[DATA LISTING Boundary: Start]

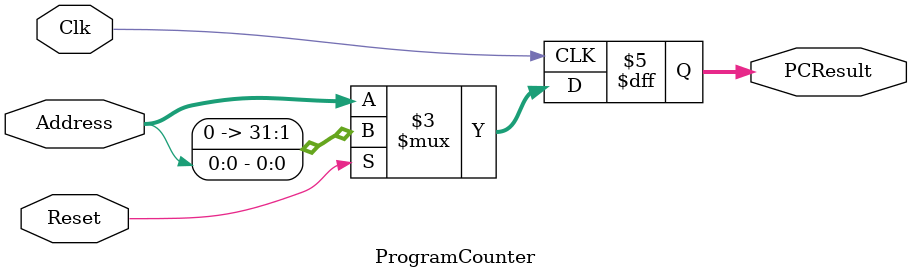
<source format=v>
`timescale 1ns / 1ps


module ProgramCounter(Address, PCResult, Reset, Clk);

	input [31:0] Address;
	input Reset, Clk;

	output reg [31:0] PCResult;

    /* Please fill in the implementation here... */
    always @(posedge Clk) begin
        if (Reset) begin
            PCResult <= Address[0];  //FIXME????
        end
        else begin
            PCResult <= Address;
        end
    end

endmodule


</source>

[DATA LISTING Boundary: End]

Please output each line above exactly and omit all images.

<source format=v>
`timescale 1ns / 1ps


module ProgramCounter(Address, PCResult, Reset, Clk);

	input [31:0] Address;
	input Reset, Clk;

	output reg [31:0] PCResult;

    /* Please fill in the implementation here... */
    always @(posedge Clk) begin
        if (Reset) begin
            PCResult <= Address[0];  //FIXME????
        end
        else begin
            PCResult <= Address;
        end
    end

endmodule


</source>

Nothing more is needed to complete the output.